Japan strives to go nuclear-free

 

One option being considered by the government would reduce the country’s dependence on nuclear power to 20 to 25 percent of electrical needs by 2030

By Hiroko Tabuchi

TOKYO — As Japan moves to cut back on nuclear power after last year’s disaster in Fukushima, it is running into a harsh economic reality: the cost of immediately abandoning its nuclear reactors may be too high for some big utilities to shoulder.

Protesters during an antinuclear rally last week near the prime minister’s office in Tokyo.

If the country’s 50 nuclear reactors were permanently closed this year, power companies would be hit with losses totaling 4.4 trillion yen ($55.9 billion), rendering at least four of them insolvent, according to calculations this summer by the government’s Agency for Natural Resources and Energy.

The extraordinary costs of an immediate shutdown have emerged as a major concern for the Japanese government, which has struggled to balance the desire for improved nuclear safety with the bottom-line realities of the big utilities.
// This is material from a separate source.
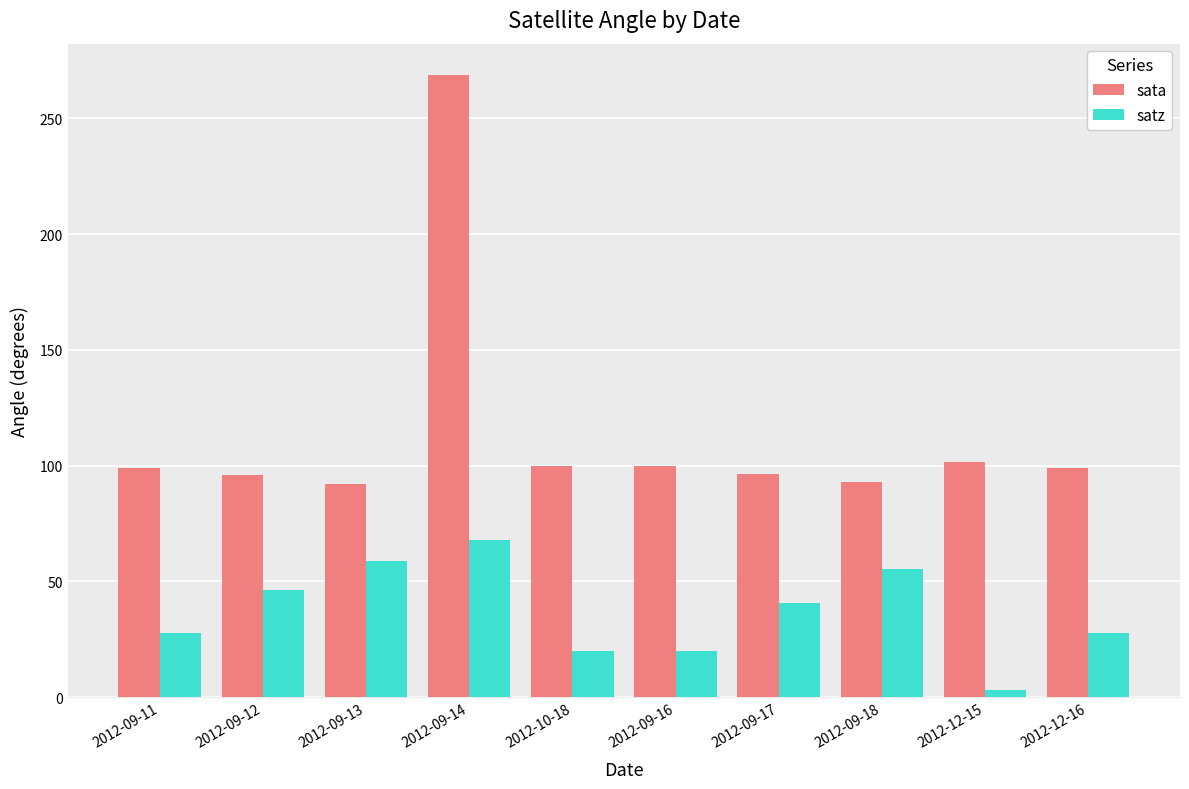

Which series has the widest spread of values?

sata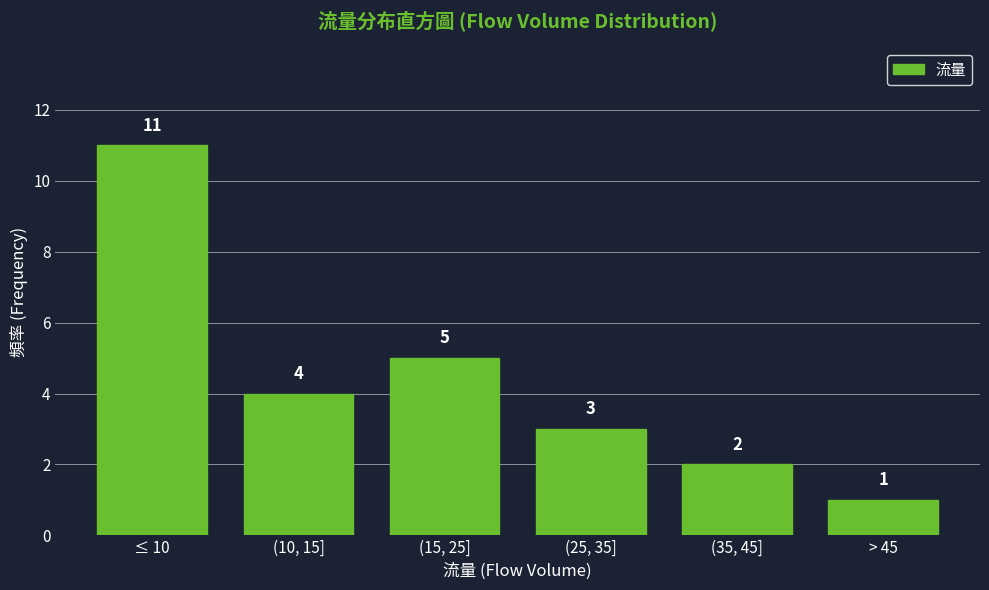

Reading right to left, list all the values displayed in this chart.

> 45=1	(35, 45]=2	(25, 35]=3	(15, 25]=5	(10, 15]=4	≤ 10=11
Nuclear plants generated about one-third of Japan’s electricity before the Fukushima accident, but most remain at least temporarily offline.

“People talk easily about shutting down Japan’s nuclear power plants, but the economic and financial consequences are severe,” said Reiji Takeishi, professor in environmental economics at Tokyo International University.

The government is now considering at least three options to reduce the country’s dependence on nuclear power — and all of them would give the power companies until 2030 to shut their reactors permanently, allowing them to largely recoup their plant investments. By 2030 the majority of reactors would be older than 40 years and would face decommissioning anyway under Japanese guidelines.